- DOCUMENT EXTRACT -

........

The Labor Crunch & The Global Commute
April 18, 2007
I have occasionally written about the importance of the global commute as one of the resource flows necessary to keep globalization moving forward. In some quarters, the term “global commute” is equated with immigration (often illegal immigration). In other quarters, the term conjures issues of outsourcing and lost jobs. Both pictures of the global commute revolve around the search for cheap labor, which there would seem to be an abundance of. It comes as some surprise, then, that BusinessWeek reports that “companies worldwide are suddenly scrambling to manage a labor crunch.” [“Where are All the Workers?” by Peter Coy and Jack Ewing, 9 April 2007]. Coy and Ewing write:
“Employers in some unlikely places say they’re having trouble filling jobs. Factory managers in Ho Chi Minh City report many of their $62-a-month workers went home for the Tet holiday in February and never came back. In Bulgaria, computer experts are in such demand they can’t be bothered to answer the want ads of a Los Angeles movie studio. And in Peoria, Caterpillar Inc. ( ) is struggling to train enough service technicians. The problem in each case: not enough people who are both able and willing to do the work for the posted pay.”
In an era where service jobs are replacing manufacturing jobs and technological activity is replacing human activity, this seems incongruous. At a time when technology makes remote (often 24/7 virtual) offices possible and profitable, a labor crunch is probably one of last things that someone would predict looms over the horizon. Coy and Ewing, however, report that the crunch has not only started, it is going to get worse.

........

- DATA SHOWN -
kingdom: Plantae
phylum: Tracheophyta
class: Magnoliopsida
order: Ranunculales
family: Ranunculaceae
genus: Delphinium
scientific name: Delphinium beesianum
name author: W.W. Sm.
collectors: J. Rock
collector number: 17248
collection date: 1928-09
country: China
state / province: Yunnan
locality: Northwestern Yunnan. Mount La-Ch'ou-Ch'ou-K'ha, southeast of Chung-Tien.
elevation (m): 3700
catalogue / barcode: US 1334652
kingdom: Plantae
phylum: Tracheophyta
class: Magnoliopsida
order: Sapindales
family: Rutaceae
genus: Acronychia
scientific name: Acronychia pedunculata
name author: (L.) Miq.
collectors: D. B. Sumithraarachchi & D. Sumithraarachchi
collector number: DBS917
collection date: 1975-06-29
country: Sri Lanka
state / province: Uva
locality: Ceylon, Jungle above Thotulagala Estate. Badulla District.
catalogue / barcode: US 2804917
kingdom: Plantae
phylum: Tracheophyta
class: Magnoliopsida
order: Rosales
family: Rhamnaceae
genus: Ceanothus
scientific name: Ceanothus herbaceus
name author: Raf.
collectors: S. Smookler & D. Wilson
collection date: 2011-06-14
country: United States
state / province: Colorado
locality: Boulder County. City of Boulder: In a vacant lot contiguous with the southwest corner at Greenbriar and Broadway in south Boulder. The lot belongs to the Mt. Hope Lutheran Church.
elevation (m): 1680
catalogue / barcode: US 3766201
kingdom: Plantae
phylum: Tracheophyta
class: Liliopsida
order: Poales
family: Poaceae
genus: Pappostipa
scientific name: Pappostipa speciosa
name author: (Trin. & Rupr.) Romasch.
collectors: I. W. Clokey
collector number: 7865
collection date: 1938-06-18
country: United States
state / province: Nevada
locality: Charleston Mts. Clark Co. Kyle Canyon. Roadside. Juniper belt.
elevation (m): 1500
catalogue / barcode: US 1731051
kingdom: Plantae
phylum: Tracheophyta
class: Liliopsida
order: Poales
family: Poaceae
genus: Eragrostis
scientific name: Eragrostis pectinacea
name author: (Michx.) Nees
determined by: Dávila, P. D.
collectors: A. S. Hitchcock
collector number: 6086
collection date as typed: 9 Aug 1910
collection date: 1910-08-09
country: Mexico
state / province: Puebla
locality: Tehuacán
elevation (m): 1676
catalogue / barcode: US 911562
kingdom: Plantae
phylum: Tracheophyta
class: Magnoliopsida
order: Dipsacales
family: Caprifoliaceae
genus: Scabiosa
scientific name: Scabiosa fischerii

........

- REQUESTS -
1. Copy the labor crunch article word for word from "In an era where" to "to get worse.".
2. Which places are named in the labor crunch article? List them all.
3. Write the next part of the article on the labor crunch and the global commute, picking up after its final sentence.
The data above comes from a separate source.

- ANSWERS TO THE EXERCISES -
1.
In an era where service jobs are replacing manufacturing jobs and technological activity is replacing human activity, this seems incongruous. At a time when technology makes remote (often 24/7 virtual) offices possible and profitable, a labor crunch is probably one of last things that someone would predict looms over the horizon. Coy and Ewing, however, report that the crunch has not only started, it is going to get worse.

2.
Ho Chi Minh City
Bulgaria
Los Angeles
Peoria

3.
“A global labor crunch, already being felt by some employers, appears to have intensified in recent months. That’s in spite of widely publicized layoffs, including Citigroup’s plans to shed as many as 15,000 staffers. In fact, U.S. unemployment remains low–just 4.5% in February–and even companies in countries with higher jobless rates are feeling pinched. ‘It’s not just a U.S. phenomenon,’ says Jeffrey A. Joerres, CEO of Manpower Inc., the staffing agency. On Mar. 29, Manpower was to release the results of a survey of nearly 37,000 employers in 27 countries. The study found that 41% of them are having trouble hiring the people they need. What’s going on here? With global growth running at a strong 5% a year since 2004, the strategies that companies developed to hold down labor costs–including offshoring work to low-wage countries–are running out of gas far sooner than many expected. The seemingly inexhaustible pools of cheap labor from China, India, and elsewhere are drying up as demand outstrips the supply of people with the needed skills. ‘Companies were hoping they wouldn’t have to worry about human resources at all,’ says Peter Cappelli, director of the Center for Human Resources at the University of Pennsylvania’s Wharton School. ‘Now they do.'”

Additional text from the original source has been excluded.